• _Task to complete_: The entries below are to be returned as written, with all pictures dropped.

• _Records_:
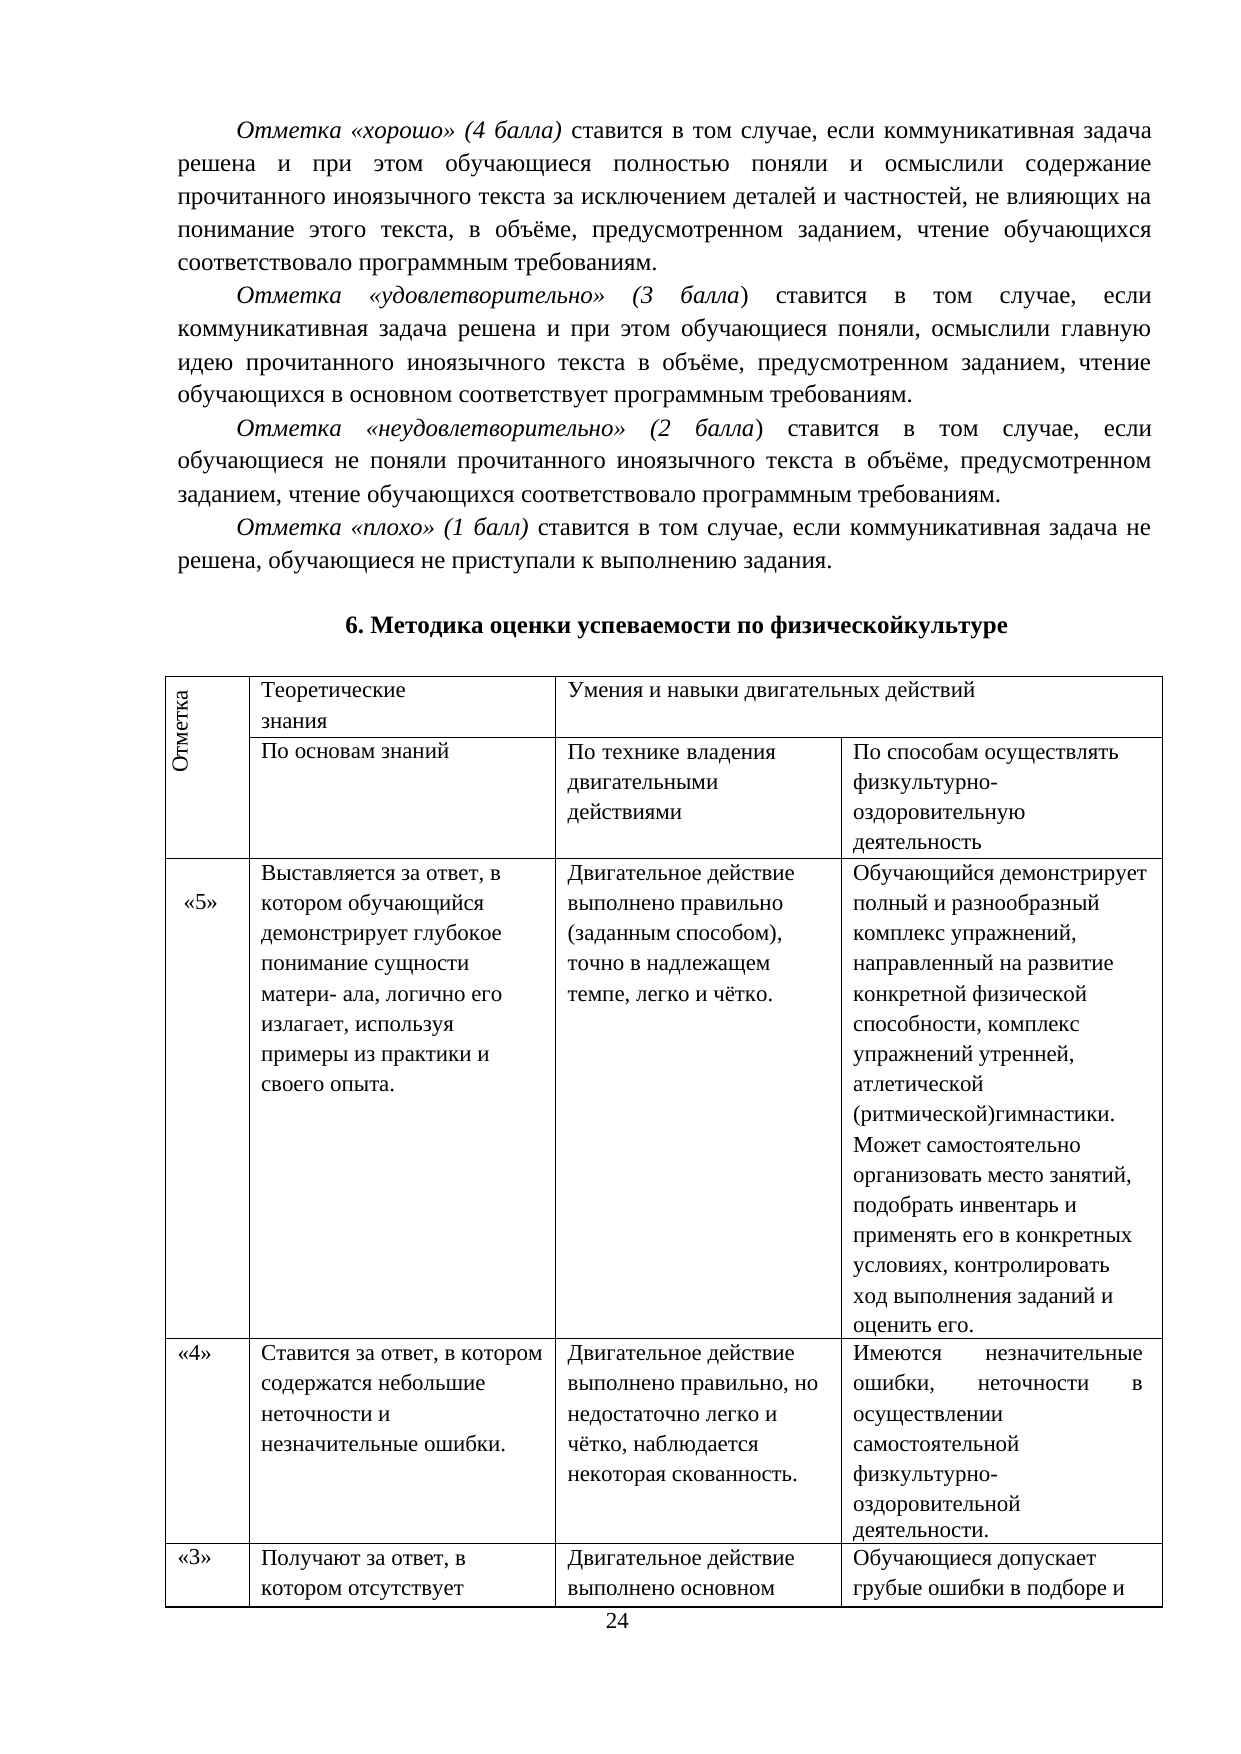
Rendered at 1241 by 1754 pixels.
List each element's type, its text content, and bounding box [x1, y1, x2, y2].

table_cell Обучающийся демонстрирует полный и разнообразный комплекс упражнений, направленный на развитие конкретной физической способности, комплекс упражнений утренней, атлетической (ритмической)гимнастики. Может самостоятельно организовать место занятий, подобрать инвентарь и применять его в конкретных условиях, контролировать ход выполнения заданий и оценить его. [842, 859, 1162, 1338]
subtitle 6. Методика оценки успеваемости по физическойкультуре [177, 610, 1176, 638]
table_cell Ставится за ответ, в котором содержатся небольшие неточности и незначительные ошибки. [250, 1339, 555, 1543]
table_cell «3» [166, 1544, 249, 1606]
text Отметка «удовлетворительно» (3 балла) ставится в том случае, если коммуникативная задача решена и при этом обучающиеся поняли, осмыслили главную идею прочитанного иноязычного текста в объёме, предусмотренном заданием, чтение обучающихся в основном соответствует программным требованиям. [177, 281, 1152, 408]
table_header Отметка [166, 677, 249, 858]
text Отметка «хорошо» (4 балла) ставится в том случае, если коммуникативная задача решена и при этом обучающиеся полностью поняли и осмыслили содержание прочитанного иноязычного текста за исключением деталей и частностей, не влияющих на понимание этого текста, в объёме, предусмотренном заданием, чтение обучающихся соответствовало программным требованиям. [177, 115, 1153, 276]
table_header Теоретические знания [250, 677, 555, 737]
text Отметка «неудовлетворительно» (2 балла) ставится в том случае, если обучающиеся не поняли прочитанного иноязычного текста в объёме, предусмотренном заданием, чтение обучающихся соответствовало программным требованиям. [177, 413, 1152, 507]
table_cell Двигательное действие выполнено правильно, но недостаточно легко и чётко, наблюдается некоторая скованность. [556, 1339, 841, 1543]
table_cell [250, 1544, 555, 1606]
table_cell Выставляется за ответ, в котором обучающийся демонстрирует глубокое понимание сущности матери- ала, логично его излагает, используя примеры из практики и своего опыта. [250, 859, 555, 1338]
table_cell «5» [166, 859, 249, 1338]
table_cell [556, 1544, 841, 1606]
table_cell По способам осуществлять физкультурно- оздоровительную деятельность [842, 738, 1162, 858]
table_cell Имеются незначительные ошибки, неточности в осуществлении самостоятельной физкультурно- оздоровительной деятельности. [842, 1339, 1162, 1543]
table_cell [842, 1544, 1162, 1606]
table_cell Двигательное действие выполнено правильно (заданным способом), точно в надлежащем темпе, легко и чётко. [556, 859, 841, 1338]
table_cell «4» [166, 1339, 249, 1543]
table_cell По технике владения двигательными действиями [556, 738, 841, 858]
table_header Умения и навыки двигательных действий [556, 677, 1162, 737]
table_cell По основам знаний [250, 738, 555, 858]
text Отметка «плохо» (1 балл) ставится в том случае, если коммуникативная задача не решена, обучающиеся не приступали к выполнению задания. [177, 512, 1152, 573]
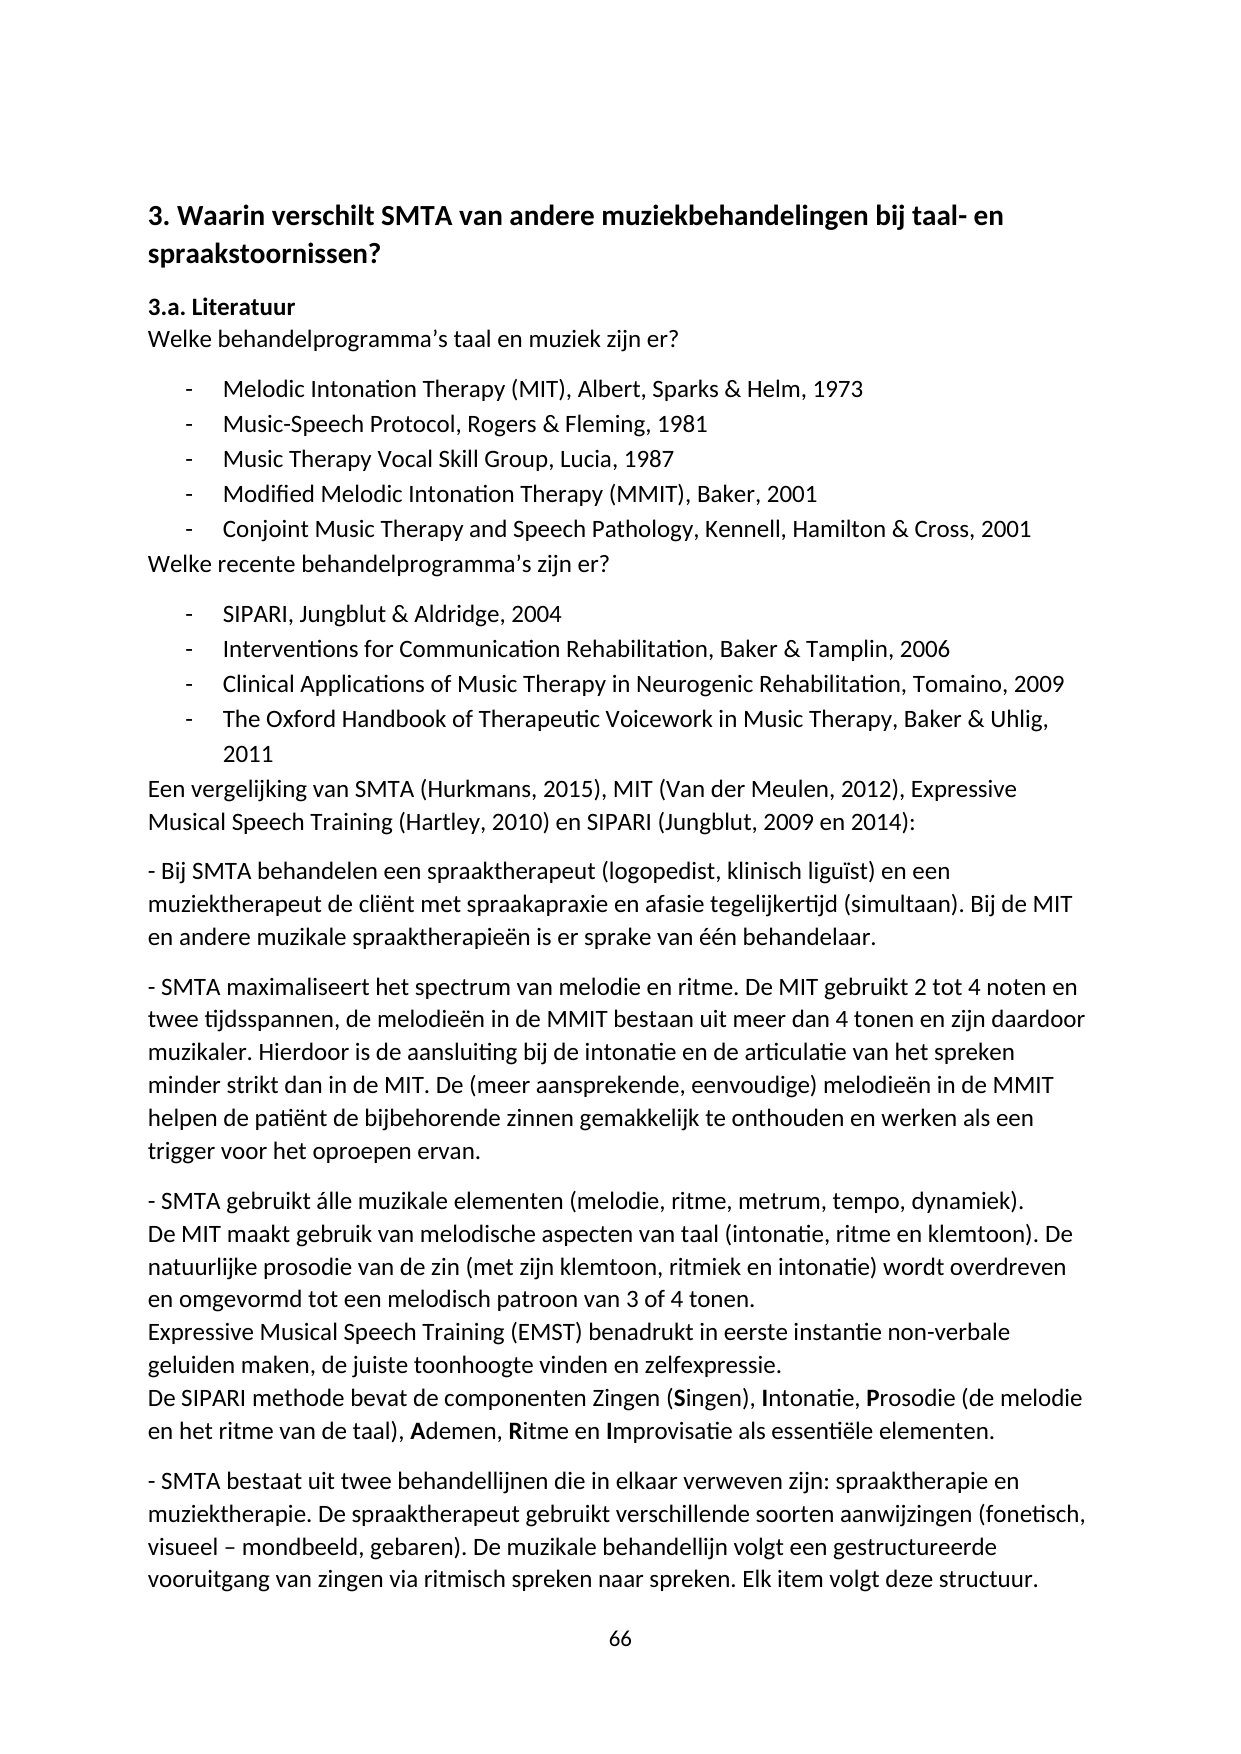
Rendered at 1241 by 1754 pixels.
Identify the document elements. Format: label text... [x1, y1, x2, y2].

• _Result for this task_:
Rendered at 1241 by 1754 pixels.
List each element's type, its text content, and bounding box [x1, y1, x2, y2].

table_cell Обучающийся демонстрирует полный и разнообразный комплекс упражнений, направленный на развитие конкретной физической способности, комплекс упражнений утренней, атлетической (ритмической)гимнастики. Может самостоятельно организовать место занятий, подобрать инвентарь и применять его в конкретных условиях, контролировать ход выполнения заданий и оценить его. [842, 859, 1162, 1338]
subtitle 6. Методика оценки успеваемости по физическойкультуре [177, 610, 1176, 638]
table_cell Ставится за ответ, в котором содержатся небольшие неточности и незначительные ошибки. [250, 1339, 555, 1543]
table_cell «3» [166, 1544, 249, 1606]
text Отметка «удовлетворительно» (3 балла) ставится в том случае, если коммуникативная задача решена и при этом обучающиеся поняли, осмыслили главную идею прочитанного иноязычного текста в объёме, предусмотренном заданием, чтение обучающихся в основном соответствует программным требованиям. [177, 281, 1152, 408]
table_header Отметка [166, 677, 249, 858]
text Отметка «хорошо» (4 балла) ставится в том случае, если коммуникативная задача решена и при этом обучающиеся полностью поняли и осмыслили содержание прочитанного иноязычного текста за исключением деталей и частностей, не влияющих на понимание этого текста, в объёме, предусмотренном заданием, чтение обучающихся соответствовало программным требованиям. [177, 115, 1153, 276]
table_header Теоретические знания [250, 677, 555, 737]
text Отметка «неудовлетворительно» (2 балла) ставится в том случае, если обучающиеся не поняли прочитанного иноязычного текста в объёме, предусмотренном заданием, чтение обучающихся соответствовало программным требованиям. [177, 413, 1152, 507]
table_cell Двигательное действие выполнено правильно, но недостаточно легко и чётко, наблюдается некоторая скованность. [556, 1339, 841, 1543]
table_cell [250, 1544, 555, 1606]
table_cell Выставляется за ответ, в котором обучающийся демонстрирует глубокое понимание сущности матери- ала, логично его излагает, используя примеры из практики и своего опыта. [250, 859, 555, 1338]
table_cell «5» [166, 859, 249, 1338]
table_cell [556, 1544, 841, 1606]
table_cell По способам осуществлять физкультурно- оздоровительную деятельность [842, 738, 1162, 858]
table_cell Имеются незначительные ошибки, неточности в осуществлении самостоятельной физкультурно- оздоровительной деятельности. [842, 1339, 1162, 1543]
table_cell [842, 1544, 1162, 1606]
table_cell Двигательное действие выполнено правильно (заданным способом), точно в надлежащем темпе, легко и чётко. [556, 859, 841, 1338]
table_cell «4» [166, 1339, 249, 1543]
table_cell По технике владения двигательными действиями [556, 738, 841, 858]
table_header Умения и навыки двигательных действий [556, 677, 1162, 737]
table_cell По основам знаний [250, 738, 555, 858]
text Отметка «плохо» (1 балл) ставится в том случае, если коммуникативная задача не решена, обучающиеся не приступали к выполнению задания. [177, 512, 1152, 573]
Rendered at 1241 by 1754 pixels.
Identify the document elements. Format: label text... [x1, y1, x2, y2].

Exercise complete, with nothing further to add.